The remaining project partners have met to effect planning in this new circumstance. They remain committed to the success of OAE, are heartened by the substantive advances made in recent months, and are confident of a sustainable future path.
In an earlier email, representatives from the University of Michigan and Indiana University notified several peer institutions, stating that “the last six months appear to signal some important shifts that merit a fresh lens on all options for LMS successors”. Although specific examples were not included, the decision appears to have been partially driven by rapid changes in the LMS market and the emerging market for alternative educational delivery models.
So what effect will the Michigan and Indiana decision have on the LMS or broader learning platform market? From what I can tell, the answer at the surface level is not much. The real implications are at the deeper, hidden level of perceptions and insight into organizational models and politics.
Surface Level of Investment and Resources
Based on discussions with various stakeholders with the Sakai OAE community and feedback from the Jasig / Sakai conference, the Michigan and Indiana announcement has not by itself weakened the resolve of those institutions and organizations that have already planned to invest in and use the new platform. Other Sakai schools may have similar needs to evaluate market changes, but to my knowledge not directly based on the Michigan and Indiana decision. Even Michigan and Indiana indicated in their email that “there is much to like in the person- and content-centric paradigm of OAE”. People and organizations already deploying OAE tend to support and endorse the concept, as the platform helps “move teaching into a collaborative endeavor” and “designs a learning space, with specific tools [living] in the background”.
It is worth pointing out that while the University of Michigan and Indiana University were two of the driving forces behind Sakai CLE, they were not playing the same lead roles with Sakai OAE – Cambridge University, New York University and others seem to have the lead roles in this project.
The more direct question is whether the specific resources that are being pulled back (in terms of financial investment and development resources) will directly impact Sakai OAE direction or development schedules. While I have not been able to talk directly with representatives from University of Michigan or Indiana University, they did agree to provide a statement.
The review conducted by the Sakai OAE partners at the recent Jasig Sakai Conference in Atlanta has reassured them that the project remains healthy and viable, and that the IU and Michigan investment pause does not have any near or medium term effect on the velocity of the project.
Ian Dolphin gave similar feedback, stating that we should not see much reduction in velocity of the project in the next 6 – 8 months, and that “I’m very comfortable with the level of staffing moving forward”.
Despite such assurances, the core questions remain whether Sakai has the common vision and adequate resources to support both CLE and OAE moving forward, and whether Sakai platforms can keep up with broader market changes. The LMS and learning platform markets are not standing by with the same slow pace of innovation that marked the 2000s. Taking too long to come out with platform innovation and improvements will cause Sakai to become less relevant to the broader higher education community considering their future paths in educational technology.

> REQUIRED TASK
Continue the article on Michigan and Indiana's pause in Sakai OAE funding from the point where it stops, before the entries that follow.

> Items drawn from a data source
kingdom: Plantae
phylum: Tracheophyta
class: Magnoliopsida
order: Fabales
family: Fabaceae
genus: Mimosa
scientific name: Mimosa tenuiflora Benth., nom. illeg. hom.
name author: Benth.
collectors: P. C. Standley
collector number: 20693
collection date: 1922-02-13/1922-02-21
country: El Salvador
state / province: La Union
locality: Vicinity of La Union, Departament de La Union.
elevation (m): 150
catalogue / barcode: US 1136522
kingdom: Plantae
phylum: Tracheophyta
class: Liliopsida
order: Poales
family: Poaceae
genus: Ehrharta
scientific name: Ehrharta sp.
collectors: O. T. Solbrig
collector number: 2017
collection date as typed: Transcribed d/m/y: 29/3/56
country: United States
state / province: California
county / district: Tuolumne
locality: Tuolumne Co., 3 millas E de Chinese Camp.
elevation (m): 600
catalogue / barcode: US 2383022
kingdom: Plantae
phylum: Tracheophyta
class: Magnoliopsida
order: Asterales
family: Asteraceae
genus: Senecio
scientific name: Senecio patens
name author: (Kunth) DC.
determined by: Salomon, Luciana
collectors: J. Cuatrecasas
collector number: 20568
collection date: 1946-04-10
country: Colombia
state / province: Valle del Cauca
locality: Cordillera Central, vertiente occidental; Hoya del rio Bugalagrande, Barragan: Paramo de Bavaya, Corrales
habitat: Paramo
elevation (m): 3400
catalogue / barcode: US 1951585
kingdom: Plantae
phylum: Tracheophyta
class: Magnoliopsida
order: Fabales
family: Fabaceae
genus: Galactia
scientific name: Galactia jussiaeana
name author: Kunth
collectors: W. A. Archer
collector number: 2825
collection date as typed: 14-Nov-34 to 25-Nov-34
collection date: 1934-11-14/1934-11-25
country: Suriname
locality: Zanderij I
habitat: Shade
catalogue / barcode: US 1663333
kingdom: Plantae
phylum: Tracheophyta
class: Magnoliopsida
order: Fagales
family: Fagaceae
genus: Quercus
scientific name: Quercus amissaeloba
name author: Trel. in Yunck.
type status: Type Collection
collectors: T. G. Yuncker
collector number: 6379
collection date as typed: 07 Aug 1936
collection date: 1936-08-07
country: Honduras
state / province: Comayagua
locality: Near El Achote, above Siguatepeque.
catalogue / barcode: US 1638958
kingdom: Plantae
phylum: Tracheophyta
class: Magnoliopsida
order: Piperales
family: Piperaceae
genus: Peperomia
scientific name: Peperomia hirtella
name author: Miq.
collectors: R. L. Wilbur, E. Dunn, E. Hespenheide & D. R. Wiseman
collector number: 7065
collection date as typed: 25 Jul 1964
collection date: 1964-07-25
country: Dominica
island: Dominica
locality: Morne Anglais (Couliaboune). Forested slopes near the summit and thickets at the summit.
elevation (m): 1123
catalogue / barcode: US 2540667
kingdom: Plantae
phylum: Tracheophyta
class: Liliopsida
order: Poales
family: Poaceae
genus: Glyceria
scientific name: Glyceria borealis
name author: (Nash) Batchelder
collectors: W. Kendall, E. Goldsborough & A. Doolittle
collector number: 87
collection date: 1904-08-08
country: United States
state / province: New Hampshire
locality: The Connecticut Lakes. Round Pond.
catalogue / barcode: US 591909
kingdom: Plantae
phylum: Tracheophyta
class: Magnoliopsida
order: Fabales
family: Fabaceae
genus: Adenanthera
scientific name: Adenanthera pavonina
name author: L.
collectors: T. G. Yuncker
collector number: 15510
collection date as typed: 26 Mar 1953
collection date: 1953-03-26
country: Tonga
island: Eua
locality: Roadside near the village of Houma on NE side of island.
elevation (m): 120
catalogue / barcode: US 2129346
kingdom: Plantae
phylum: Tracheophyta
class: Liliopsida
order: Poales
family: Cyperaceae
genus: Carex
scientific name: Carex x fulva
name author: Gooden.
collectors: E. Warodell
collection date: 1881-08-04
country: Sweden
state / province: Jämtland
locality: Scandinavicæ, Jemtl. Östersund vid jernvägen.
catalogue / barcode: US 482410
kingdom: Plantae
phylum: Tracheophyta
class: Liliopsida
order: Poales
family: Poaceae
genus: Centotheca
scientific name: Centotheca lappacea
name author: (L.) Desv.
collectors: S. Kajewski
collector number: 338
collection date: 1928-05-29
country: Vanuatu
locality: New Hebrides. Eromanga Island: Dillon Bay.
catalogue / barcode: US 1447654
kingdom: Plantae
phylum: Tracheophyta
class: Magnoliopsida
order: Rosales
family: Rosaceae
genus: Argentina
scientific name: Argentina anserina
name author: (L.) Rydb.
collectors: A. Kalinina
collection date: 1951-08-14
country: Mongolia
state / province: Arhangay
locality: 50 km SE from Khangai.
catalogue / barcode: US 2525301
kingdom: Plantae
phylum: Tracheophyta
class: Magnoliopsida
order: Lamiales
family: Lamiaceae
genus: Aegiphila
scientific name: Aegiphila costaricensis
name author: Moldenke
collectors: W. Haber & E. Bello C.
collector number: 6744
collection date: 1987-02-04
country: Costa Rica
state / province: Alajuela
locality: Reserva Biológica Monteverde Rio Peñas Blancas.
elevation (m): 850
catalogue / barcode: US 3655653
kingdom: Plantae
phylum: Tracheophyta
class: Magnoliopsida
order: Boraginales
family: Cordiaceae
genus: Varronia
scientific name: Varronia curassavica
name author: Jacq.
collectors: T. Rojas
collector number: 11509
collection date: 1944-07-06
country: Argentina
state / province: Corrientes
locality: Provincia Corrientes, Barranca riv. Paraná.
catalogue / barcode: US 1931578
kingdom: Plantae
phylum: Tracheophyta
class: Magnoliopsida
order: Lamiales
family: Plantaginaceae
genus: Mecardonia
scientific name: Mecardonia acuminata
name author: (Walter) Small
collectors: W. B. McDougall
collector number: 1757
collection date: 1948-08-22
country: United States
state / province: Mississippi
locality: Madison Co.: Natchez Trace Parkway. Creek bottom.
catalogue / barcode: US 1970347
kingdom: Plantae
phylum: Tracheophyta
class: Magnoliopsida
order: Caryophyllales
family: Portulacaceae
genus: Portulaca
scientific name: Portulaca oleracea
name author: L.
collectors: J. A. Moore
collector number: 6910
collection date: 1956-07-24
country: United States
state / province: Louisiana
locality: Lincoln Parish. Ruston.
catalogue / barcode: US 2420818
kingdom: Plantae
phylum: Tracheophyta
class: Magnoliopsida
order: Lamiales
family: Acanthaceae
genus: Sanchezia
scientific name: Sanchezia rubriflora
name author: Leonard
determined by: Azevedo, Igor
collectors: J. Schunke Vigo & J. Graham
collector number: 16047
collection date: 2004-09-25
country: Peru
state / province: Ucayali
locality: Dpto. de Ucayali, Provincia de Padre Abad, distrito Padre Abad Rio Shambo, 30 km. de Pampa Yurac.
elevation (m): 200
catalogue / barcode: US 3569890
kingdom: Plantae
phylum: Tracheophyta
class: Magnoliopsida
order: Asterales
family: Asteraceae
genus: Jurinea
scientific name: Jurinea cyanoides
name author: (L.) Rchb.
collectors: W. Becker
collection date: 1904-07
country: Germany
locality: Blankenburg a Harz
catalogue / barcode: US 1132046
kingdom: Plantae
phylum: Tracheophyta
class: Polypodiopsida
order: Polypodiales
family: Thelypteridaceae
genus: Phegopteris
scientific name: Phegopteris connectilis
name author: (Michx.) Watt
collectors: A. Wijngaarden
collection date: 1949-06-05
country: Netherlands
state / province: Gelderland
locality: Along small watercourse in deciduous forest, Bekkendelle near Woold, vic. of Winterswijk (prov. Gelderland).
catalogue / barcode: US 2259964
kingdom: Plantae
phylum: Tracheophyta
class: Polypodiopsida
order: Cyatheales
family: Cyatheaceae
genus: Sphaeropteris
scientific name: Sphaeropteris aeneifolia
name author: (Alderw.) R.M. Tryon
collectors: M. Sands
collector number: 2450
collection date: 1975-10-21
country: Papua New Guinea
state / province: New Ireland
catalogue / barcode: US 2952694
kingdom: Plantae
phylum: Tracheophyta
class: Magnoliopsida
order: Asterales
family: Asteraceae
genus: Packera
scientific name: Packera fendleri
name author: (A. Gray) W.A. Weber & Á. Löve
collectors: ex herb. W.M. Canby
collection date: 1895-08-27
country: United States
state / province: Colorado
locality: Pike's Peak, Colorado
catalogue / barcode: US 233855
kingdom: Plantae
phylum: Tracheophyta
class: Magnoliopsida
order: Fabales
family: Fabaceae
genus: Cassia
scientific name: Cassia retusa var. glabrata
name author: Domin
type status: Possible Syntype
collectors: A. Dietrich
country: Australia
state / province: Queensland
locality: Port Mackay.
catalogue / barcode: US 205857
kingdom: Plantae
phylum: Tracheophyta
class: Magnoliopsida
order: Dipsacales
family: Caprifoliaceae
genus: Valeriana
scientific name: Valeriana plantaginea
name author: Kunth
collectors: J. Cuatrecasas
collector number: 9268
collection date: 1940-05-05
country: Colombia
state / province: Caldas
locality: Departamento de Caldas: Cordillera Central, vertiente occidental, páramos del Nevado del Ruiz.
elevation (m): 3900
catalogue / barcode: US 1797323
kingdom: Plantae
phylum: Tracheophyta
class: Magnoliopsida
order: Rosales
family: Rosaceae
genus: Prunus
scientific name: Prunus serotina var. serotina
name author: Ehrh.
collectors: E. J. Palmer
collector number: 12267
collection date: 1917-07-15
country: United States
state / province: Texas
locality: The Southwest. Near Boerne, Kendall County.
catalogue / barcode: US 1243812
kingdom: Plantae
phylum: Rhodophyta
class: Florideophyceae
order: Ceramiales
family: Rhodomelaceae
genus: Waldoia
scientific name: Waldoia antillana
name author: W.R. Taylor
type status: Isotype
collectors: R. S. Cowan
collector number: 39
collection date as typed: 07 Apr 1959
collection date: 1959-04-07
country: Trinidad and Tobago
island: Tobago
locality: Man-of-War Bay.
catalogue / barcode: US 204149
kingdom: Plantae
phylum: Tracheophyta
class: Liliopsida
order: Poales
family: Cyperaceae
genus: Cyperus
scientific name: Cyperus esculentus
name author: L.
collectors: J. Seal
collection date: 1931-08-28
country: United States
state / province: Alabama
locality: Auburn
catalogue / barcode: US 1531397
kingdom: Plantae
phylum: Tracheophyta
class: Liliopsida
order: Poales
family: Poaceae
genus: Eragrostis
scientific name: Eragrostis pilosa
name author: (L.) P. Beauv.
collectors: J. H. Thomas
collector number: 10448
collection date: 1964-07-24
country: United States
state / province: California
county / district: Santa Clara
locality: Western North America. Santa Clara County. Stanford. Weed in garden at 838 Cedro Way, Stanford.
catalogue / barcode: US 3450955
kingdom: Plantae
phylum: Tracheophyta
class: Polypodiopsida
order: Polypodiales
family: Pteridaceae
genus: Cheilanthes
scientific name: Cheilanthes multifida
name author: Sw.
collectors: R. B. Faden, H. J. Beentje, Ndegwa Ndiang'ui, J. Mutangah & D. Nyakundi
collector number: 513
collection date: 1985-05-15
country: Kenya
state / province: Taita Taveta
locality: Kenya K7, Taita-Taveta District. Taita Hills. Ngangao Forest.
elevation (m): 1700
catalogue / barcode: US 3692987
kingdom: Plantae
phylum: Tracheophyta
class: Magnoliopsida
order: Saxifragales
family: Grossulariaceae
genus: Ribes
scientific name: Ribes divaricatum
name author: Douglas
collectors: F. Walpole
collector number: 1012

> WRITTEN RESPONSE
Hidden Level of Organizational Model and Politics
I believe that one of the biggest impacts of the decision will be to raise further questions about the sustainability of the community source model as practiced by Sakai. One major challenge of the community source model is that the model can have too much top-down control, which removes one of the strengths of open source. By having implied or actual “control” over real contributors, it replaces the personal relationships and commitments that make the “Bazaar” function in the more organic forms of Open Source and relies too much on institutional politics and management structures.
The Michigan and Indiana decision has many indications of organizational politics, given the listserv announcement to peer institutions occurring before Sakai board members appear to have learned the details, given the timing of the announcement just two weeks prior to the Jasig Sakai conference, and given the timing just before an upcoming vote from members of both communities about the proposed merger of Jasig and Sakai.. While I do not have direct evidence, the impression I have is that the method and timing of the announcement were intended to influence others in the Sakai community and were not purely based on internal decisions at the two schools.
Furthermore, open source typically follows an evolutionary model, providing freer, higher quality solutions to existing categories. Sakai OAE is a revolutionary technology, attempting to leapfrog other platforms. This puts Sakai into uncharted territory, seeking to define a new product or platform vision. To do so, the Sakai OAE project needs a cohesive vision with more buy-in from key contributing institutions. The University of Michigan and Indiana University announcement provides fresh evidence that there is not a unified vision within the community.
The question moving forward, therefore, is whether Sakai OAE can take the opportunity of this announcement to coalesce behind a unified vision and leverage the community source model to execute on that vision in a timely manner.
Hidden Level of Perception
Based on a conversation with Ian Dolphin, the goal of Sakai in terms of adoption is not pure market share growth. The goal is to have the right balance between adoption and contribution to deliver CLE and OAE. The challenge, however, is that with too little adoption, there will be inadequate contribution. The perception of the higher education community is quite relevant, and either a potential increase in Sakai institutions moving to other systems, or a lack of new adoption will cause further risk to the Sakai projects.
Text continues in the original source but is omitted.